Dataset excerpts:

Segment Open

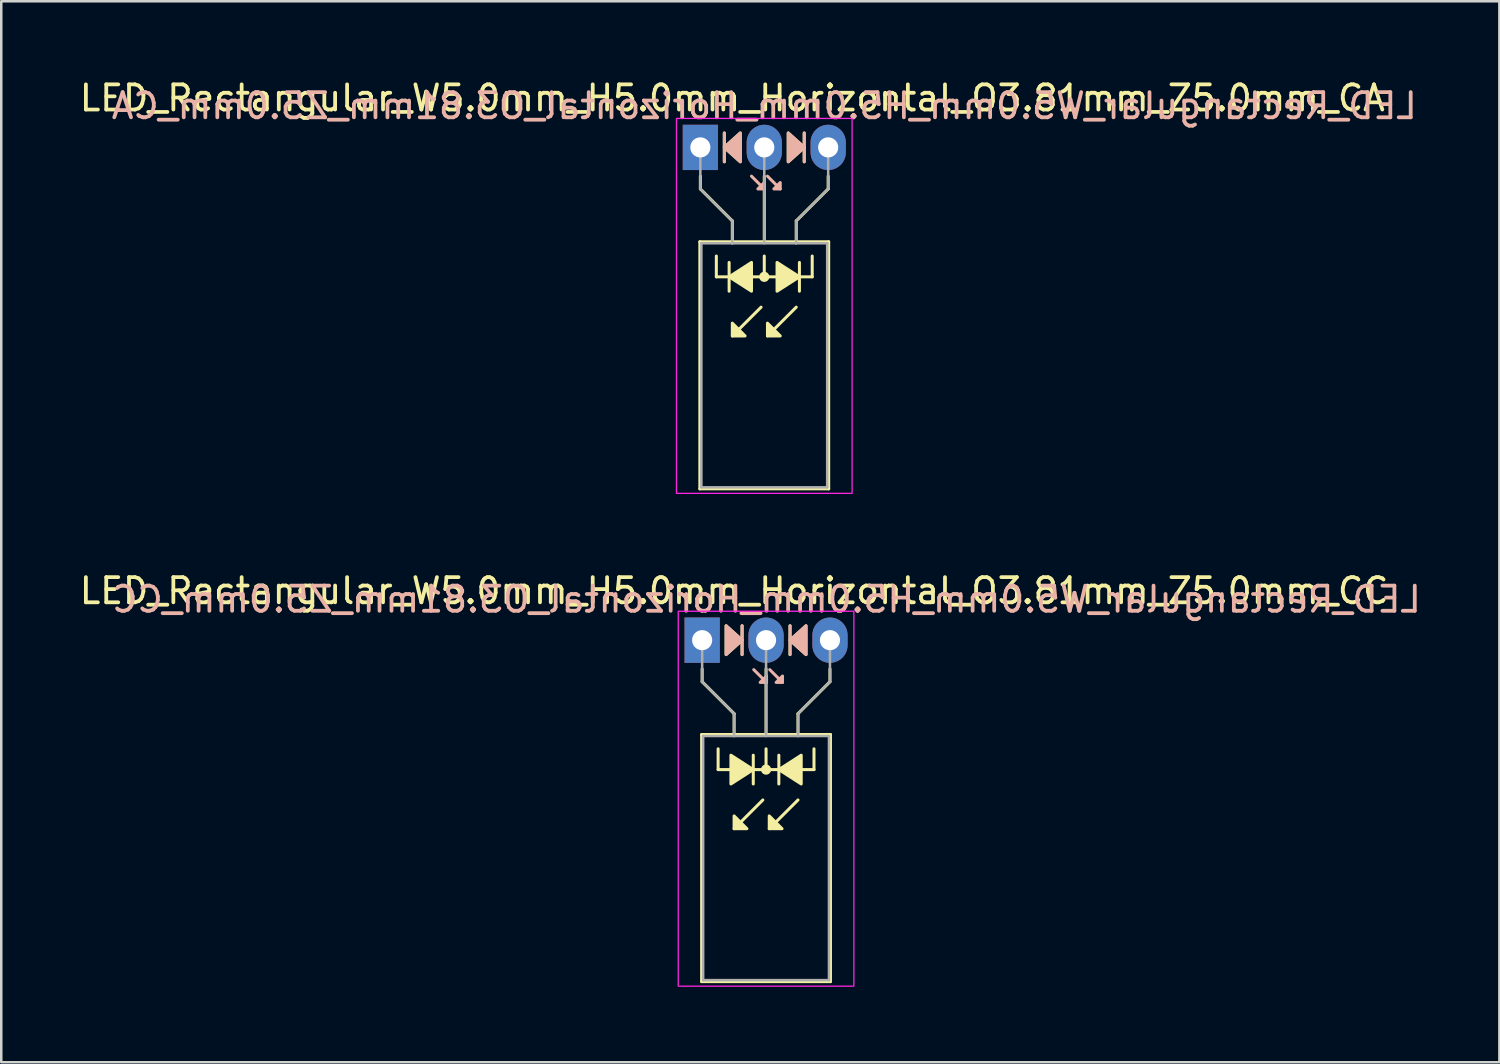
<source format=kicad_pcb>
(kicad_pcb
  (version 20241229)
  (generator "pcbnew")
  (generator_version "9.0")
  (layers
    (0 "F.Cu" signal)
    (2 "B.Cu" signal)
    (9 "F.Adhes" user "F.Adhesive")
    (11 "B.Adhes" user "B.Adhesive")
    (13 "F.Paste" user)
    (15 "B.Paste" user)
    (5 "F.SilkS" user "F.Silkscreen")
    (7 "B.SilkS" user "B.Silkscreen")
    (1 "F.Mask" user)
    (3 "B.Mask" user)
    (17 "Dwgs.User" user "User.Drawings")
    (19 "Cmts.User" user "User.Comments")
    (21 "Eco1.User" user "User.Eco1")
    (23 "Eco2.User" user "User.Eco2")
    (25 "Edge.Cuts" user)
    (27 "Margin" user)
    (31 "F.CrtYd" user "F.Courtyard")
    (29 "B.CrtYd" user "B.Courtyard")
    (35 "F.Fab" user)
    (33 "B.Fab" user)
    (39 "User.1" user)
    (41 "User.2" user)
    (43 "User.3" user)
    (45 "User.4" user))
  (footprint "LED_Rectangular_W5.0mm_H5.0mm_Horizontal_O3.81mm_Z5.0mm_CA"
    (layer "F.Cu")
    (at 24.784 2.808)
    (property "Reference" "LED_Rectangular_W5.0mm_H5.0mm_Horizontal_O3.81mm_Z5.0mm_CA" (at 1.27 -1.96 0) (layer "F.SilkS") (effects (font (size 1 1) (thickness 0.15))))
    (fp_line (start -0.02 3.75) (end -0.02 13.57) (stroke (width 0.12) (type solid)) (layer "F.SilkS"))
    (fp_line (start -0.02 13.57) (end 5.1 13.57) (stroke (width 0.12) (type solid)) (layer "F.SilkS"))
    (fp_line (start 0 1.143) (end 0 1.651) (stroke (width 0.12) (type default)) (layer "F.SilkS"))
    (fp_line (start 0 1.651) (end 1.27 2.921) (stroke (width 0.12) (type default)) (layer "F.SilkS"))
    (fp_line (start 0.635 5.144) (end 0.635 4.318) (stroke (width 0.12) (type default)) (layer "F.SilkS"))
    (fp_line (start 0.635 5.144) (end 4.445 5.144) (stroke (width 0.12) (type default)) (layer "F.SilkS"))
    (fp_line (start 0.953 -0.572) (end 0.953 0.572) (stroke (width 0.12) (type solid)) (layer "F.SilkS"))
    (fp_line (start 1.143 4.572) (end 1.143 5.715) (stroke (width 0.12) (type solid)) (layer "F.SilkS"))
    (fp_line (start 1.27 2.921) (end 1.27 3.75) (stroke (width 0.12) (type default)) (layer "F.SilkS"))
    (fp_line (start 1.27 3.75) (end 1.27 3.75) (stroke (width 0.12) (type solid)) (layer "F.SilkS"))
    (fp_line (start 2.413 6.35) (end 1.27 7.493) (stroke (width 0.12) (type solid)) (layer "F.SilkS"))
    (fp_line (start 2.54 3.75) (end 2.54 1.143) (stroke (width 0.12) (type default)) (layer "F.SilkS"))
    (fp_line (start 2.54 5.144) (end 2.54 4.318) (stroke (width 0.12) (type default)) (layer "F.SilkS"))
    (fp_line (start 3.81 2.921) (end 3.81 3.75) (stroke (width 0.12) (type default)) (layer "F.SilkS"))
    (fp_line (start 3.81 3.75) (end 3.81 3.75) (stroke (width 0.12) (type solid)) (layer "F.SilkS"))
    (fp_line (start 3.81 6.35) (end 2.667 7.493) (stroke (width 0.12) (type solid)) (layer "F.SilkS"))
    (fp_line (start 3.937 5.715) (end 3.937 4.572) (stroke (width 0.12) (type solid)) (layer "F.SilkS"))
    (fp_line (start 4.128 0.572) (end 4.128 -0.572) (stroke (width 0.12) (type solid)) (layer "F.SilkS"))
    (fp_line (start 4.445 5.144) (end 4.445 4.318) (stroke (width 0.12) (type default)) (layer "F.SilkS"))
    (fp_line (start 5.08 1.143) (end 5.08 1.651) (stroke (width 0.12) (type default)) (layer "F.SilkS"))
    (fp_line (start 5.08 1.651) (end 3.81 2.921) (stroke (width 0.12) (type default)) (layer "F.SilkS"))
    (fp_line (start 5.1 3.75) (end -0.02 3.75) (stroke (width 0.12) (type solid)) (layer "F.SilkS"))
    (fp_line (start 5.1 13.57) (end 5.1 3.75) (stroke (width 0.12) (type solid)) (layer "F.SilkS"))
    (fp_circle (center 2.54 5.144) (end 2.682 5.144) (stroke (width 0.12) (type solid)) (fill yes) (layer "F.SilkS"))
    (fp_poly (pts (xy 1.27 6.985) (xy 1.778 7.493) (xy 1.27 7.493)) (stroke (width 0.12) (type solid)) (fill yes) (layer "F.SilkS"))
    (fp_poly (pts (xy 1.587 0.572) (xy 0.953 0) (xy 1.587 -0.572)) (stroke (width 0.12) (type solid)) (fill yes) (layer "F.SilkS"))
    (fp_poly (pts (xy 2.032 5.715) (xy 1.143 5.144) (xy 2.032 4.572)) (stroke (width 0.12) (type solid)) (fill yes) (layer "F.SilkS"))
    (fp_poly (pts (xy 2.667 6.985) (xy 3.175 7.493) (xy 2.667 7.493)) (stroke (width 0.12) (type solid)) (fill yes) (layer "F.SilkS"))
    (fp_poly (pts (xy 3.048 4.572) (xy 3.937 5.144) (xy 3.048 5.715)) (stroke (width 0.12) (type solid)) (fill yes) (layer "F.SilkS"))
    (fp_poly (pts (xy 3.493 -0.572) (xy 4.128 0) (xy 3.493 0.572)) (stroke (width 0.12) (type solid)) (fill yes) (layer "F.SilkS"))
    (fp_line (start 0.953 -0.572) (end 0.953 0.572) (stroke (width 0.12) (type solid)) (layer "B.SilkS"))
    (fp_line (start 2.54 1.651) (end 2.032 1.143) (stroke (width 0.12) (type solid)) (layer "B.SilkS"))
    (fp_line (start 3.175 1.651) (end 2.667 1.143) (stroke (width 0.12) (type solid)) (layer "B.SilkS"))
    (fp_line (start 4.128 0.572) (end 4.128 -0.572) (stroke (width 0.12) (type solid)) (layer "B.SilkS"))
    (fp_poly (pts (xy 1.587 0.572) (xy 0.953 0) (xy 1.587 -0.572)) (stroke (width 0.12) (type solid)) (fill yes) (layer "B.SilkS"))
    (fp_poly (pts (xy 2.54 1.397) (xy 2.286 1.651) (xy 2.54 1.651)) (stroke (width 0.12) (type solid)) (fill yes) (layer "B.SilkS"))
    (fp_poly (pts (xy 3.175 1.397) (xy 2.921 1.651) (xy 3.175 1.651)) (stroke (width 0.12) (type solid)) (fill yes) (layer "B.SilkS"))
    (fp_poly (pts (xy 3.493 0.572) (xy 4.128 0) (xy 3.493 -0.572)) (stroke (width 0.12) (type solid)) (fill yes) (layer "B.SilkS"))
    (fp_rect (start -0.95 -1.15) (end 6.03 13.75) (stroke (width 0.05) (type default)) (fill no) (layer "F.CrtYd"))
    (fp_line (start 0 0) (end 0 0) (stroke (width 0.1) (type solid)) (layer "F.Fab"))
    (fp_line (start 0 1.651) (end 0 0) (stroke (width 0.1) (type default)) (layer "F.Fab"))
    (fp_line (start 0.04 3.81) (end 0.04 13.51) (stroke (width 0.1) (type solid)) (layer "F.Fab"))
    (fp_line (start 0.04 13.51) (end 5.04 13.51) (stroke (width 0.1) (type solid)) (layer "F.Fab"))
    (fp_line (start 1.27 2.921) (end 0 1.651) (stroke (width 0.1) (type default)) (layer "F.Fab"))
    (fp_line (start 1.27 2.921) (end 1.27 3.81) (stroke (width 0.1) (type default)) (layer "F.Fab"))
    (fp_line (start 1.27 3.81) (end 1.27 3.81) (stroke (width 0.1) (type solid)) (layer "F.Fab"))
    (fp_line (start 2.54 0) (end 2.54 0) (stroke (width 0.1) (type solid)) (layer "F.Fab"))
    (fp_line (start 2.54 0) (end 2.54 3.81) (stroke (width 0.1) (type default)) (layer "F.Fab"))
    (fp_line (start 3.81 2.921) (end 3.81 3.81) (stroke (width 0.1) (type default)) (layer "F.Fab"))
    (fp_line (start 3.81 2.921) (end 5.08 1.651) (stroke (width 0.1) (type default)) (layer "F.Fab"))
    (fp_line (start 3.81 3.81) (end 3.81 3.81) (stroke (width 0.1) (type solid)) (layer "F.Fab"))
    (fp_line (start 5.04 3.81) (end 0.04 3.81) (stroke (width 0.1) (type solid)) (layer "F.Fab"))
    (fp_line (start 5.04 13.51) (end 5.04 3.81) (stroke (width 0.1) (type solid)) (layer "F.Fab"))
    (fp_line (start 5.08 1.651) (end 5.08 0) (stroke (width 0.1) (type default)) (layer "F.Fab"))
    (fp_text user "${REFERENCE}" (at 2.54 -1.651 0) (layer "B.SilkS") (effects (font (size 1 1) (thickness 0.15)) (justify mirror)))
    (pad "1" thru_hole rect (at 0 0) (size 1.4 1.8) (drill 0.8) (layers "*.Cu" "*.Mask"))
    (pad "2" thru_hole oval (at 2.54 0) (size 1.4 1.8) (drill 0.8) (layers "*.Cu" "*.Mask"))
    (pad "3" thru_hole oval (at 5.08 0) (size 1.4 1.8) (drill 0.8) (layers "*.Cu" "*.Mask")))
  (footprint "LED_Rectangular_W5.0mm_H5.0mm_Horizontal_O3.81mm_Z5.0mm_CC"
    (layer "F.Cu")
    (at 24.855 22.392)
    (property "Reference" "LED_Rectangular_W5.0mm_H5.0mm_Horizontal_O3.81mm_Z5.0mm_CC" (at 1.27 -1.96 0) (layer "F.SilkS") (effects (font (size 1 1) (thickness 0.15))))
    (fp_line (start -0.02 3.75) (end -0.02 13.57) (stroke (width 0.12) (type solid)) (layer "F.SilkS"))
    (fp_line (start -0.02 13.57) (end 5.1 13.57) (stroke (width 0.12) (type solid)) (layer "F.SilkS"))
    (fp_line (start 0 1.143) (end 0 1.651) (stroke (width 0.12) (type default)) (layer "F.SilkS"))
    (fp_line (start 0 1.651) (end 1.27 2.921) (stroke (width 0.12) (type default)) (layer "F.SilkS"))
    (fp_line (start 0.635 5.144) (end 0.635 4.318) (stroke (width 0.12) (type default)) (layer "F.SilkS"))
    (fp_line (start 0.635 5.144) (end 4.445 5.144) (stroke (width 0.12) (type default)) (layer "F.SilkS"))
    (fp_line (start 1.27 2.921) (end 1.27 3.75) (stroke (width 0.12) (type default)) (layer "F.SilkS"))
    (fp_line (start 1.27 3.75) (end 1.27 3.75) (stroke (width 0.12) (type solid)) (layer "F.SilkS"))
    (fp_line (start 1.587 0.572) (end 1.587 -0.572) (stroke (width 0.12) (type solid)) (layer "F.SilkS"))
    (fp_line (start 2.032 5.715) (end 2.032 4.572) (stroke (width 0.12) (type solid)) (layer "F.SilkS"))
    (fp_line (start 2.413 6.35) (end 1.27 7.493) (stroke (width 0.12) (type solid)) (layer "F.SilkS"))
    (fp_line (start 2.54 3.75) (end 2.54 1.143) (stroke (width 0.12) (type default)) (layer "F.SilkS"))
    (fp_line (start 2.54 5.144) (end 2.54 4.318) (stroke (width 0.12) (type default)) (layer "F.SilkS"))
    (fp_line (start 3.048 4.572) (end 3.048 5.715) (stroke (width 0.12) (type solid)) (layer "F.SilkS"))
    (fp_line (start 3.493 -0.572) (end 3.493 0.572) (stroke (width 0.12) (type solid)) (layer "F.SilkS"))
    (fp_line (start 3.81 2.921) (end 3.81 3.75) (stroke (width 0.12) (type default)) (layer "F.SilkS"))
    (fp_line (start 3.81 3.75) (end 3.81 3.75) (stroke (width 0.12) (type solid)) (layer "F.SilkS"))
    (fp_line (start 3.81 6.35) (end 2.667 7.493) (stroke (width 0.12) (type solid)) (layer "F.SilkS"))
    (fp_line (start 4.445 5.144) (end 4.445 4.318) (stroke (width 0.12) (type default)) (layer "F.SilkS"))
    (fp_line (start 5.08 1.143) (end 5.08 1.651) (stroke (width 0.12) (type default)) (layer "F.SilkS"))
    (fp_line (start 5.08 1.651) (end 3.81 2.921) (stroke (width 0.12) (type default)) (layer "F.SilkS"))
    (fp_line (start 5.1 3.75) (end -0.02 3.75) (stroke (width 0.12) (type solid)) (layer "F.SilkS"))
    (fp_line (start 5.1 13.57) (end 5.1 3.75) (stroke (width 0.12) (type solid)) (layer "F.SilkS"))
    (fp_circle (center 2.54 5.144) (end 2.682 5.144) (stroke (width 0.12) (type solid)) (fill yes) (layer "F.SilkS"))
    (fp_poly (pts (xy 0.953 -0.572) (xy 1.587 0) (xy 0.953 0.572)) (stroke (width 0.12) (type solid)) (fill yes) (layer "F.SilkS"))
    (fp_poly (pts (xy 1.143 4.572) (xy 2.032 5.144) (xy 1.143 5.715)) (stroke (width 0.12) (type solid)) (fill yes) (layer "F.SilkS"))
    (fp_poly (pts (xy 1.27 6.985) (xy 1.778 7.493) (xy 1.27 7.493)) (stroke (width 0.12) (type solid)) (fill yes) (layer "F.SilkS"))
    (fp_poly (pts (xy 2.667 6.985) (xy 3.175 7.493) (xy 2.667 7.493)) (stroke (width 0.12) (type solid)) (fill yes) (layer "F.SilkS"))
    (fp_poly (pts (xy 3.937 5.715) (xy 3.048 5.144) (xy 3.937 4.572)) (stroke (width 0.12) (type solid)) (fill yes) (layer "F.SilkS"))
    (fp_poly (pts (xy 4.128 0.572) (xy 3.493 0) (xy 4.128 -0.572)) (stroke (width 0.12) (type solid)) (fill yes) (layer "F.SilkS"))
    (fp_line (start 1.587 0.572) (end 1.587 -0.572) (stroke (width 0.12) (type solid)) (layer "B.SilkS"))
    (fp_line (start 2.559 1.679) (end 2.051 1.171) (stroke (width 0.12) (type solid)) (layer "B.SilkS"))
    (fp_line (start 3.194 1.679) (end 2.686 1.171) (stroke (width 0.12) (type solid)) (layer "B.SilkS"))
    (fp_line (start 3.493 -0.572) (end 3.493 0.572) (stroke (width 0.12) (type solid)) (layer "B.SilkS"))
    (fp_poly (pts (xy 0.953 0.572) (xy 1.587 0) (xy 0.953 -0.572)) (stroke (width 0.12) (type solid)) (fill yes) (layer "B.SilkS"))
    (fp_poly (pts (xy 2.559 1.425) (xy 2.305 1.679) (xy 2.559 1.679)) (stroke (width 0.12) (type solid)) (fill yes) (layer "B.SilkS"))
    (fp_poly (pts (xy 3.194 1.425) (xy 2.94 1.679) (xy 3.194 1.679)) (stroke (width 0.12) (type solid)) (fill yes) (layer "B.SilkS"))
    (fp_poly (pts (xy 4.128 0.572) (xy 3.493 0) (xy 4.128 -0.572)) (stroke (width 0.12) (type solid)) (fill yes) (layer "B.SilkS"))
    (fp_rect (start -0.95 -1.15) (end 6.03 13.75) (stroke (width 0.05) (type default)) (fill no) (layer "F.CrtYd"))
    (fp_line (start 0 0) (end 0 0) (stroke (width 0.1) (type solid)) (layer "F.Fab"))
    (fp_line (start 0 1.651) (end 0 0) (stroke (width 0.1) (type default)) (layer "F.Fab"))
    (fp_line (start 0.04 3.81) (end 0.04 13.51) (stroke (width 0.1) (type solid)) (layer "F.Fab"))
    (fp_line (start 0.04 13.51) (end 5.04 13.51) (stroke (width 0.1) (type solid)) (layer "F.Fab"))
    (fp_line (start 1.27 2.921) (end 0 1.651) (stroke (width 0.1) (type default)) (layer "F.Fab"))
    (fp_line (start 1.27 2.921) (end 1.27 3.81) (stroke (width 0.1) (type default)) (layer "F.Fab"))
    (fp_line (start 1.27 3.81) (end 1.27 3.81) (stroke (width 0.1) (type solid)) (layer "F.Fab"))
    (fp_line (start 2.54 0) (end 2.54 0) (stroke (width 0.1) (type solid)) (layer "F.Fab"))
    (fp_line (start 2.54 0) (end 2.54 3.81) (stroke (width 0.1) (type default)) (layer "F.Fab"))
    (fp_line (start 3.81 2.921) (end 3.81 3.81) (stroke (width 0.1) (type default)) (layer "F.Fab"))
    (fp_line (start 3.81 2.921) (end 5.08 1.651) (stroke (width 0.1) (type default)) (layer "F.Fab"))
    (fp_line (start 3.81 3.81) (end 3.81 3.81) (stroke (width 0.1) (type solid)) (layer "F.Fab"))
    (fp_line (start 5.04 3.81) (end 0.04 3.81) (stroke (width 0.1) (type solid)) (layer "F.Fab"))
    (fp_line (start 5.04 13.51) (end 5.04 3.81) (stroke (width 0.1) (type solid)) (layer "F.Fab"))
    (fp_line (start 5.08 1.651) (end 5.08 0) (stroke (width 0.1) (type default)) (layer "F.Fab"))
    (fp_text user "${REFERENCE}" (at 2.559 -1.623 0) (layer "B.SilkS") (effects (font (size 1 1) (thickness 0.15)) (justify mirror)))
    (pad "1" thru_hole rect (at 0 0) (size 1.4 1.8) (drill 0.8) (layers "*.Cu" "*.Mask"))
    (pad "2" thru_hole oval (at 2.54 0) (size 1.4 1.8) (drill 0.8) (layers "*.Cu" "*.Mask"))
    (pad "3" thru_hole oval (at 5.08 0) (size 1.4 1.8) (drill 0.8) (layers "*.Cu" "*.Mask")))
  (gr_rect
    (start -3 -3)
    (end 56.539 39.166)
    (stroke (width 0.1) (type default))
    (fill no)
    (layer "Edge.Cuts")))
</source>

Segment Closed

- REQUIRED ACTION -
All lines above containing the string "effects" are to be collected.

- ANSWER SECTION -
    (property "Reference" "LED_Rectangular_W5.0mm_H5.0mm_Horizontal_O3.81mm_Z5.0mm_CA" (at 1.27 -1.96 0) (layer "F.SilkS") (effects (font (size 1 1) (thickness 0.15))))
    (fp_text user "${REFERENCE}" (at 2.54 -1.651 0) (layer "B.SilkS") (effects (font (size 1 1) (thickness 0.15)) (justify mirror)))
    (property "Reference" "LED_Rectangular_W5.0mm_H5.0mm_Horizontal_O3.81mm_Z5.0mm_CC" (at 1.27 -1.96 0) (layer "F.SilkS") (effects (font (size 1 1) (thickness 0.15))))
    (fp_text user "${REFERENCE}" (at 2.559 -1.623 0) (layer "B.SilkS") (effects (font (size 1 1) (thickness 0.15)) (justify mirror)))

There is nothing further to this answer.